In this blog, I’ll give you three email marketing tactics to help you make your email marketing successful into the Engagement Economy.
1.) Ask for Replies
When you write a personal email to engage a colleague or friend, you ask them to respond. Sales people do this as well in their 1-to-1 outreach. So why should a marketing email be any different? Can you formulate your CTA in a question and directly elicit a reply? If a customer or prospect wants to engage with you, isn’t clicking the reply button in their email client the easiest possible buyer experience?
This tactic presents some challenges in routing those responses to the right person and tracking responses for campaign analytics and reporting. But, if enabling engagement makes your buyer experience better, these are problems worth solving. There are a variety of tools, like Siftrock, that can help you manage and measure email replies at scale across diverse programs.
It doesn’t mean that 100% of your emails should have “reply” as the CTA, but this can be a great tactic to drive engagement at certain times in the buyer’s journey. As a bonus when people do reply, you’ll also be boosting your deliverability—receiving mail servers love engagement, just like buyers.
2.) Humanize Your Formatting
If I’m asking a question, I want you to engage. I don’t need a lot of heavy formatting, graphics, or large CTA buttons. In this area, marketing can borrow a page from the outbound sales playbook and make emails more straightforward and conversational.
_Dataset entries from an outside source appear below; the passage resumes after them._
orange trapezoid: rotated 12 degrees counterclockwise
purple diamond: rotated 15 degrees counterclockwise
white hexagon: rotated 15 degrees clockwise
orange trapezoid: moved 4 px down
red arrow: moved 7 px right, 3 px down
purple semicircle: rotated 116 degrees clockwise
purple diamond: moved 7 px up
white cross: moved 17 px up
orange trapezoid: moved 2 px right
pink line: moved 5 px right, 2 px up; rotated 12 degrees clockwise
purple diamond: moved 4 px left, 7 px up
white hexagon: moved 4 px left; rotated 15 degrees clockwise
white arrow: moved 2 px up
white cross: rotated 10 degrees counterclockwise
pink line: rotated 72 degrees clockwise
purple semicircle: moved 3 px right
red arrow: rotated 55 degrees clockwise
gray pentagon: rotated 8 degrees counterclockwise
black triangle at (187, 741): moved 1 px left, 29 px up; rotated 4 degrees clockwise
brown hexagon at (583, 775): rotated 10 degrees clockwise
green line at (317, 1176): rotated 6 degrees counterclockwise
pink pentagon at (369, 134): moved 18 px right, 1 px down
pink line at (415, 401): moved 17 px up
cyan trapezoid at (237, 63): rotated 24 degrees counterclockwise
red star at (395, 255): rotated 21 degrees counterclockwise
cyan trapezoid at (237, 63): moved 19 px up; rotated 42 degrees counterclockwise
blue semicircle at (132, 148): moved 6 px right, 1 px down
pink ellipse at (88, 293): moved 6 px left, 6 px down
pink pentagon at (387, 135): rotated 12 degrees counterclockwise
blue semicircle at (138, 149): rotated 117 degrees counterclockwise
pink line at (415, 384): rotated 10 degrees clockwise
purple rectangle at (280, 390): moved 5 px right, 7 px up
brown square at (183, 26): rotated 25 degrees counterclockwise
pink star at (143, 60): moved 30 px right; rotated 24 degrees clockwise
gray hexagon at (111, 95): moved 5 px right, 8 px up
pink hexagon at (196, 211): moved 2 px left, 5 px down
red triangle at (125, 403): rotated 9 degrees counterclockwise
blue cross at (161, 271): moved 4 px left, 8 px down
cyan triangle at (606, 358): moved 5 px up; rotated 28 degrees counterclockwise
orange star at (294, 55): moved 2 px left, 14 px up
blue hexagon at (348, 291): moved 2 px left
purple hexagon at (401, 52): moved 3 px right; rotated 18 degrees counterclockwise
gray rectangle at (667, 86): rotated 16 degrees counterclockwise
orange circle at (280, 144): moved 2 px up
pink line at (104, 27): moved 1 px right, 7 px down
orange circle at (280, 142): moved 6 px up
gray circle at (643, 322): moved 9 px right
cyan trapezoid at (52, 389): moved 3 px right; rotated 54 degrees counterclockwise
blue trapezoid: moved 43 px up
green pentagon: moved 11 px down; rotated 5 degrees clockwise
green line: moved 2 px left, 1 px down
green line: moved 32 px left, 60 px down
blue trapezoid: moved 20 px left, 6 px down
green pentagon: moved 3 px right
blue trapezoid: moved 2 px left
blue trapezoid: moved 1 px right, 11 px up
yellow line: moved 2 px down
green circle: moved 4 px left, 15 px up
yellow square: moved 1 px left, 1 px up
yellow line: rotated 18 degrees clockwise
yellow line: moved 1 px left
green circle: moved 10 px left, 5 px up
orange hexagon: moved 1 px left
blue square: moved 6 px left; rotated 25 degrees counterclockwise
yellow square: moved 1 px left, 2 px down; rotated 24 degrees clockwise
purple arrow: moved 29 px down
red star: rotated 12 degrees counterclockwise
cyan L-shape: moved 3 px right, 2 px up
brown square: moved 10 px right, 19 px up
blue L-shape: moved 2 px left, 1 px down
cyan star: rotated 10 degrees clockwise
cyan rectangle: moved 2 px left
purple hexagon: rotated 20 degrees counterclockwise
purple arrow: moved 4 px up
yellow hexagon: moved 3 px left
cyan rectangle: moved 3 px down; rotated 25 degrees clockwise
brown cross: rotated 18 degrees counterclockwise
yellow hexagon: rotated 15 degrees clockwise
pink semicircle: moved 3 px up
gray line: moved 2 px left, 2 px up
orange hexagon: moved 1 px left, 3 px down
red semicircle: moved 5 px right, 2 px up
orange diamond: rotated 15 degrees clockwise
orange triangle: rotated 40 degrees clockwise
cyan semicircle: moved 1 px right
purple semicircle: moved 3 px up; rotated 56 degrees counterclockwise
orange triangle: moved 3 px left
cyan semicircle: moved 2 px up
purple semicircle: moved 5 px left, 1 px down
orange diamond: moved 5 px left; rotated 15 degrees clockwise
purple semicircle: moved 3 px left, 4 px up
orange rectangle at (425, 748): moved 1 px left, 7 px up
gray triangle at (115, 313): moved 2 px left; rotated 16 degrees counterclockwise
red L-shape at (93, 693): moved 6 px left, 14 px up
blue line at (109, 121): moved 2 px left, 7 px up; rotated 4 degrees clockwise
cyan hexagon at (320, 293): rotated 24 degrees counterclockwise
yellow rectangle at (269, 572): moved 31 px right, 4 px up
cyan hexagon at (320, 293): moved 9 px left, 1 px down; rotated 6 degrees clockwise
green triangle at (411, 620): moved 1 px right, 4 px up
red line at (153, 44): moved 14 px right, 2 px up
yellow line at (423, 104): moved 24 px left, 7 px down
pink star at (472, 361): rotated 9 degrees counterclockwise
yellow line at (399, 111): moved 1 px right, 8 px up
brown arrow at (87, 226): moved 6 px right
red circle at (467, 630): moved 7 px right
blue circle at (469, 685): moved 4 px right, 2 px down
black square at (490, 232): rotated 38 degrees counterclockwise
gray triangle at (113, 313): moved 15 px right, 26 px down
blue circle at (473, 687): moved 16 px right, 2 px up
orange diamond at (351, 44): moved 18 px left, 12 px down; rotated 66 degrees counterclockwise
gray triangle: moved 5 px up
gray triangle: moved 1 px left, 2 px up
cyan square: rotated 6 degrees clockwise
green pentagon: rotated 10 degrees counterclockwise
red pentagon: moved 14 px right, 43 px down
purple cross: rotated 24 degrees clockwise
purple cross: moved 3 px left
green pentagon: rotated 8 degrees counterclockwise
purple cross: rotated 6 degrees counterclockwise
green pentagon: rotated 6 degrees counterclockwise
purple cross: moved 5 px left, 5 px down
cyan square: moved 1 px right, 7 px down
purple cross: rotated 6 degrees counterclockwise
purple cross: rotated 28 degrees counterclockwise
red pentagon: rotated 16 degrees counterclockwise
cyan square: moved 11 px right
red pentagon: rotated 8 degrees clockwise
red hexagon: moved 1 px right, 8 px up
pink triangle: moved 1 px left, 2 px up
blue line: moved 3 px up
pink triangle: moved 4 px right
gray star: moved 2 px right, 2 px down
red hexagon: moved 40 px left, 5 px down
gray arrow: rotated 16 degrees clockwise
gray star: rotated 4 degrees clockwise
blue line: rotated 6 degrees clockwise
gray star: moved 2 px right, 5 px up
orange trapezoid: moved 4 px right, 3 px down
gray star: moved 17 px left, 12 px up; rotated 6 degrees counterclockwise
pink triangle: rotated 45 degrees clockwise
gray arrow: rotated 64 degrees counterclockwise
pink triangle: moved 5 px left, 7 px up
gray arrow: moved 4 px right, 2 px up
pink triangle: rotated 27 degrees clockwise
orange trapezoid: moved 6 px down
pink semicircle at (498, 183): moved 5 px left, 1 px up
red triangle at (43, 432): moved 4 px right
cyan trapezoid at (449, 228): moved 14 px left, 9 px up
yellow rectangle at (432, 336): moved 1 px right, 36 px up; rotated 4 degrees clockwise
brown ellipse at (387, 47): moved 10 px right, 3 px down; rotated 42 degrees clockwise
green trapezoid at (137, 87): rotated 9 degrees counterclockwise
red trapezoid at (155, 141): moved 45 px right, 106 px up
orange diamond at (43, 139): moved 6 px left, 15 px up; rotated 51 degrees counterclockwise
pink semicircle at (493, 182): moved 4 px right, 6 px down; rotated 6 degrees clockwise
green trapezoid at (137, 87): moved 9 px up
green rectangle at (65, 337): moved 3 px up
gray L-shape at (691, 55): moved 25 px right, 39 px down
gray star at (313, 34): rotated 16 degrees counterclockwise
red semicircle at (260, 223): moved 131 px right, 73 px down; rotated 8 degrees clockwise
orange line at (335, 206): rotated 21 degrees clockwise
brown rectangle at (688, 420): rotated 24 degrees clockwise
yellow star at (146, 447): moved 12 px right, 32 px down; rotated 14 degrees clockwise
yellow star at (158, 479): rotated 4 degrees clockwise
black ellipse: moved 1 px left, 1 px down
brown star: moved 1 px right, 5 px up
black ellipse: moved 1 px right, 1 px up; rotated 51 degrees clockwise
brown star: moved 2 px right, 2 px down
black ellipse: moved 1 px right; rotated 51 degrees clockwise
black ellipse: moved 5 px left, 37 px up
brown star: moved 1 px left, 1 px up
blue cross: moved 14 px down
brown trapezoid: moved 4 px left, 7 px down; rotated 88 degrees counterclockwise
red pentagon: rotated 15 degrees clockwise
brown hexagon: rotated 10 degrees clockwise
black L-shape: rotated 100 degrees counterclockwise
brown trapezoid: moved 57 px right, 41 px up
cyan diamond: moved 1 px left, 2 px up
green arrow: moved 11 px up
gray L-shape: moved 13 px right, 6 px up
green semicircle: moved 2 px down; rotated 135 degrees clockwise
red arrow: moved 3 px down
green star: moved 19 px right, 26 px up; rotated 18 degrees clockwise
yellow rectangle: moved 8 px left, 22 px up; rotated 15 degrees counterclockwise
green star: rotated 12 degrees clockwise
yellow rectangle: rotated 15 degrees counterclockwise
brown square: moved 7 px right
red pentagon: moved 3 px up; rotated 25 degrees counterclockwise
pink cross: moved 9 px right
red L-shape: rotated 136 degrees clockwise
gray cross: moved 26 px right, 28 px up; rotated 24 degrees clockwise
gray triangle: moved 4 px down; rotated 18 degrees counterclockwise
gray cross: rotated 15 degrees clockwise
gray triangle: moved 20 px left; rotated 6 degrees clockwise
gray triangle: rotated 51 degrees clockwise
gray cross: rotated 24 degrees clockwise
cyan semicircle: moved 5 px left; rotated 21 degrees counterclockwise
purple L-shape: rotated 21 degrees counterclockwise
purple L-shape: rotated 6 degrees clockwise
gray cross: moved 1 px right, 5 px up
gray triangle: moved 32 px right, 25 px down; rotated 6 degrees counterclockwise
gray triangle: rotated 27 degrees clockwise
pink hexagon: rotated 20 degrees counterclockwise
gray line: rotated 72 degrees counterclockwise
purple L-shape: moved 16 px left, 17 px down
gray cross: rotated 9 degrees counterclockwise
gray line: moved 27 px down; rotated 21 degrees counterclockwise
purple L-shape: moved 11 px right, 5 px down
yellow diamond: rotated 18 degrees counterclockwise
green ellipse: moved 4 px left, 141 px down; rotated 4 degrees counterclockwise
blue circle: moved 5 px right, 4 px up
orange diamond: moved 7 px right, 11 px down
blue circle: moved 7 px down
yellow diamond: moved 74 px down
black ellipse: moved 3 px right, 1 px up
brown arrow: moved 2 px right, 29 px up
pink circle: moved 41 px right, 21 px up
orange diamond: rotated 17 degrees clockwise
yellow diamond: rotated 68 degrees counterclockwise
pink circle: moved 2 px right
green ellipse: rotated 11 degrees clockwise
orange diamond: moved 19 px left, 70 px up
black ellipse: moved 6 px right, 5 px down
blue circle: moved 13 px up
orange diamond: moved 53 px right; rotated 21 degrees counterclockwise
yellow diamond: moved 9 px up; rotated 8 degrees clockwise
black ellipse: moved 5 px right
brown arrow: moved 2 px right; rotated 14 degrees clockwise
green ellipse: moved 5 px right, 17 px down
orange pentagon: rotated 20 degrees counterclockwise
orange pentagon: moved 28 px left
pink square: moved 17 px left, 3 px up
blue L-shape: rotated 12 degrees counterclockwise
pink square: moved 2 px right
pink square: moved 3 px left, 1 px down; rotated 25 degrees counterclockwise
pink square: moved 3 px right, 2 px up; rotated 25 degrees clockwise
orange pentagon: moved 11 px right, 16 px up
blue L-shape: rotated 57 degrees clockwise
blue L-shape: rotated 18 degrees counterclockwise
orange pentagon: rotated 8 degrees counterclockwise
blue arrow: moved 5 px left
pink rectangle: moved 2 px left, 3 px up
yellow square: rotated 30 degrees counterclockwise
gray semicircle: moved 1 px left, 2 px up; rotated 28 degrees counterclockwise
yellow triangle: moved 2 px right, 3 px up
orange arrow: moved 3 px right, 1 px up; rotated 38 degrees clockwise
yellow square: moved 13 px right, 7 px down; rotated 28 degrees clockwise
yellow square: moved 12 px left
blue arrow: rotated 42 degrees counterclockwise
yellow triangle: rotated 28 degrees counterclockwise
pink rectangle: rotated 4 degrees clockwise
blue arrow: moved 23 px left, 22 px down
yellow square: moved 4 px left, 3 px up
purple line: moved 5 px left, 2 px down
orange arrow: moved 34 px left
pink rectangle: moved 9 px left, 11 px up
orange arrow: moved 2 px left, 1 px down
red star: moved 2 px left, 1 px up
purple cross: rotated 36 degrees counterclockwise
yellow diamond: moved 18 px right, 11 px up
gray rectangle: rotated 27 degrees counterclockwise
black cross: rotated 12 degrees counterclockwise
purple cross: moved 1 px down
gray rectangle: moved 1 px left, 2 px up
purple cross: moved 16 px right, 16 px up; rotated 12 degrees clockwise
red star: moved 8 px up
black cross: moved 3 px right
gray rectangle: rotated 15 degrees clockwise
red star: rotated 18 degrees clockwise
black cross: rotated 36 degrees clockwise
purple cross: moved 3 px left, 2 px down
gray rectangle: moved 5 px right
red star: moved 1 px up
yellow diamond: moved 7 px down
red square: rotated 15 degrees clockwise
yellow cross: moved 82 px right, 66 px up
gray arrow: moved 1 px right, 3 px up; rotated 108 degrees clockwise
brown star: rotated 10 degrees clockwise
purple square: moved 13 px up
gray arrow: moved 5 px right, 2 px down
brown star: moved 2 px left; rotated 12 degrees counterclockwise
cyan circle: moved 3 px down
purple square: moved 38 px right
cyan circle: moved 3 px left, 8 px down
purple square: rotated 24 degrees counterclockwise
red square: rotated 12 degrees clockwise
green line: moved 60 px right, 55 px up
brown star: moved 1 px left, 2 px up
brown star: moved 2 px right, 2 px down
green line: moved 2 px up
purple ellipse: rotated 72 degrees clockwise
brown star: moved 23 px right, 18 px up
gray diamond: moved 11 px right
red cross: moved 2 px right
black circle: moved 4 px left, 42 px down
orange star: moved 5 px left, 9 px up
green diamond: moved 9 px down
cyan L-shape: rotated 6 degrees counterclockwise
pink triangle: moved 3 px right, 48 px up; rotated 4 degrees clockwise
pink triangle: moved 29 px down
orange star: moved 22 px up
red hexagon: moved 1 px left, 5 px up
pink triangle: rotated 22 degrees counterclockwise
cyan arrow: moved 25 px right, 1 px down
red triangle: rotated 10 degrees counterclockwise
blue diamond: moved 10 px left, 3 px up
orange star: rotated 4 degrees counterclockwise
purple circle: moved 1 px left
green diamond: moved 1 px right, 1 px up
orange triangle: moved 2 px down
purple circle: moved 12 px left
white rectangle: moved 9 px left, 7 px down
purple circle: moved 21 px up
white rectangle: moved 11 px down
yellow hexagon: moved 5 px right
Emails that feel like a human speaking to another human, instead of marketer-to-target, will drive more engagement.
Here’s a great example from Uberflip:
It feels like the business wants to engage with me. There’s not much formatting and no crazy CTA buttons. It just reads like a message from one human to another.
3.) Humanize The “From” Address
We already know that sending from a “no-reply” alias is bad for deliverability and sends a bad message to customers. Fortunately, that practice is mostly dead in B2B.
Sending from a general marketing@ or newsletters@ alias is better, but even if it’s monitored, it’s not likely the most inviting setup for a response. When the from address is human, people are much more inclined to respond naturally. Take for instance this email for the Marketo Summit VIP event. It’s sent from Kevin Lau, a real person. It includes his email signature, and as the reader, I feel like I have the option to reply with questions or to engage.
Sending from a single person’s real alias is not always feasible at scale. But, there are other options to humanize your from address:
- Send on behalf of reps/account owners.
- Send from a “spokesperson” alias that is managed by a team.
- Send from an alternate alias for a CXO that is operated by a team.
- Send from program owner (e.g., webinar emails come from the webinar manager).
Choosing the right format depends on both what will be ideal for the buyer experience and what your organization can reasonably manage.
Wrap Up
Transitioning email into a channel for engagement marketing will create a better customer experience and drive better results for marketers. B2B marketers who don’t make this change will likely find customers tuning out of opting out at higher rates. As Marketo CEO, Steve Lucas points out, marketers “need to ‘engage with’ and not ‘market to’ their buyers” in the Engagement Economy. Email is no exception.
The transition requires slight mindset shift to go from thinking about email as a 1-way channel to a 2-way channel. But luckily this doesn’t take a massive overhaul of your tech or systems, just a handful of simple tactics can start to move the needle.
How are you adjusting your email programs for the engagement economy? What strategies and tactics are working best for your business?